Monday, Jan. 23, 1950
TV In Europe
In London last week, 20 diplomats and television experts from Britain, France, The Netherlands, Belgium and Luxembourg tried to agree on uniform TV standards for Western Europe. After two days of polite wrangling they decided to try again next month in Paris.
One large obstacle to European agreement was shrewd, stubborn Vladimir Porche, director general of state-owned Radio Diffusion Franc,aise, who is determinedly plugging France's new 819-line system* as the European standard. Porche has already put up a TV transmitter in Vatican City and plans to spot TV sets in Roman theaters and public places to win friends and potential customers for France among the thronging Holy Year pilgrims. His engineers, operating on a shoestring, have developed an inexpensive relay network to carry Eiffel Tower telecasts beyond French borders. One such station is perched in the Alps, beamed at Switzerland. As an added inducement, Porche is offering foreign manufacturers ten-year leases on patented French technical improvements for the nominal price of one franc (less than 1/3) each.

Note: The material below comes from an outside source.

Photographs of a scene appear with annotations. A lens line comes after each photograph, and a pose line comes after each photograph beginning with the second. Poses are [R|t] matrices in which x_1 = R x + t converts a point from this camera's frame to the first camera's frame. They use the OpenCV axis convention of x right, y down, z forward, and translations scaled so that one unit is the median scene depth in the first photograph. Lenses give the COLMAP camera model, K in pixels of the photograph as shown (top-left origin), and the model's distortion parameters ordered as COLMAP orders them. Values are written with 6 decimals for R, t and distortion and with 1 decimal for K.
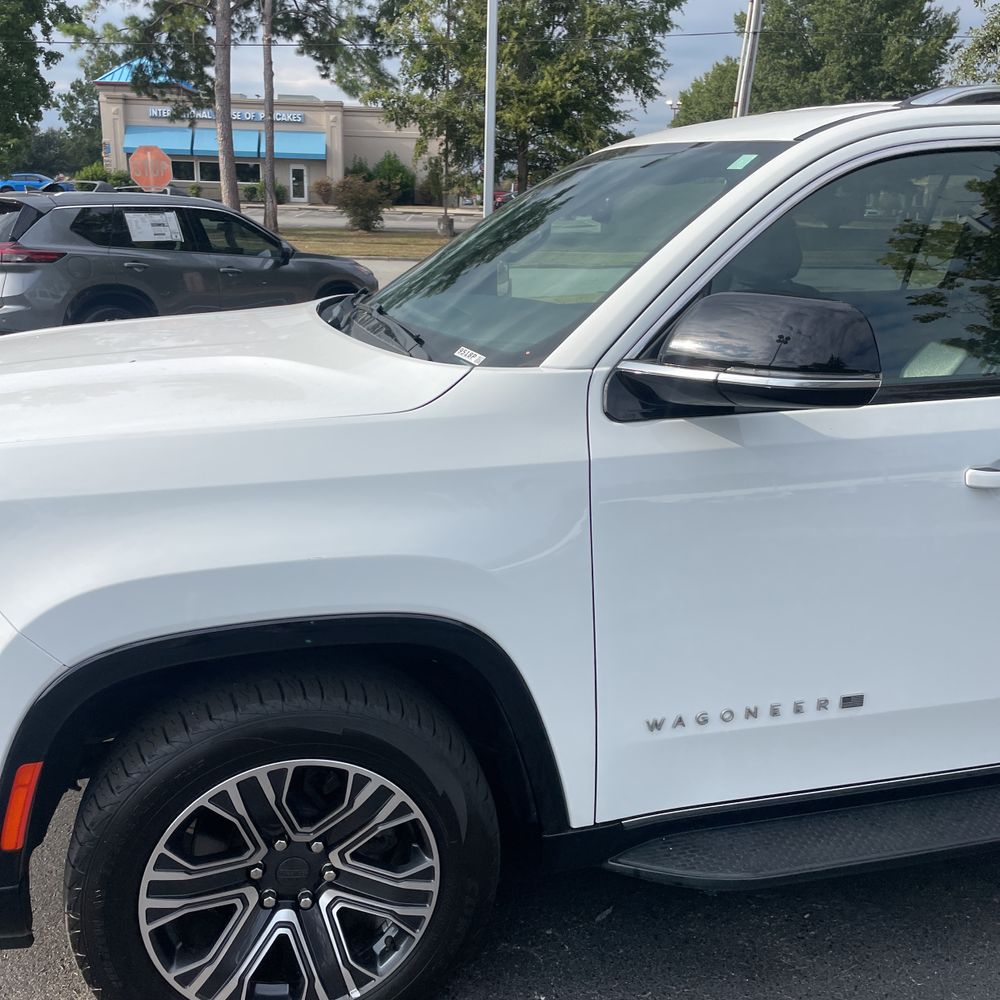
lens RADIAL K [[1004.0, 0, 496.7], [0, 1004.0, 487.0], [0, 0, 1]] dist [0.102325, -0.137515]
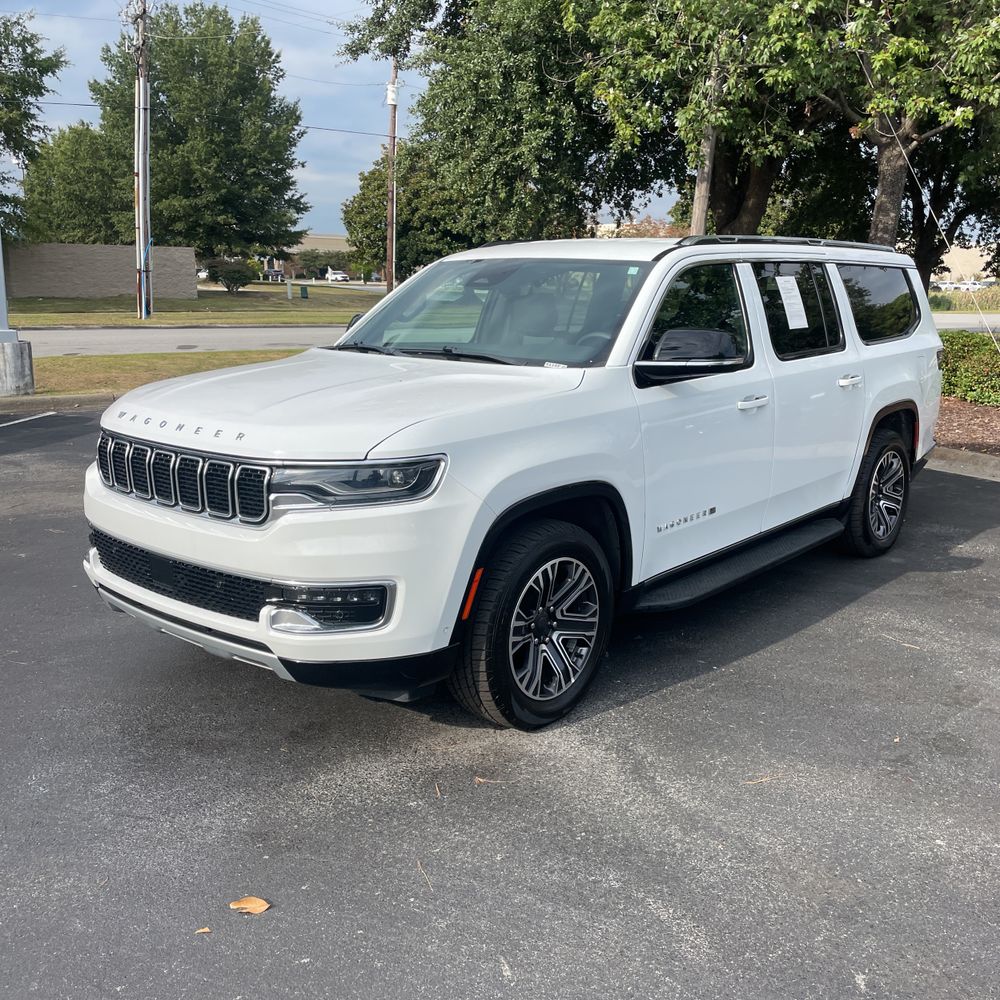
lens RADIAL K [[1004.0, 0, 496.7], [0, 1004.0, 487.0], [0, 0, 1]] dist [0.102325, -0.137515]
pose [[0.823436, -0.121536, 0.554240, -1.334401], [0.153089, 0.988154, -0.010759, 0.119151], [-0.546367, 0.093707, 0.832287, -0.616514]]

Throughout the rest of Europe, TV development ranges from the prenatal to the spoon stage. The Netherlands has an experimental station at Eindhoven and is planning another. Soviet Russia boasts transmitters at Leningrad and Moscow and is still at work on a coaxial cable to link them up with Kiev, and Sverdlovsk in the Urals. Russians seem to have reached the second phase in television: they are beginning to complain about it. In a recent letter to the newspaper Vechernyaya Moskva, carping Reader Vladimir Savochkin demanded more TV sets, more and better programs, spare parts for fans who are building their own sets.
In Britain another 9,000,000 potential viewers were added to the 12 million already served from London with the recent opening of the British Broadcasting Corp.'s new Midlands transmitter, one of the most powerful in the world. Far ahead of the Continent but far behind the U.S. in the number of TV sets, the British believe they are ahead of all competitors technically as well as artistically. Their programs are strong on newsreels, Shakespeare, Shaw and ballet--all without commercials. Said the complacent London Times: "Britishers are lucky to have been spared [radio] programs mixed with sales talk . . . The British way . . . has proved overwhelmingly suited to the national taste and it deserves to be carried on in television."
*Which gives somewhat sharper picture contrasts than the U.S. 525-line image.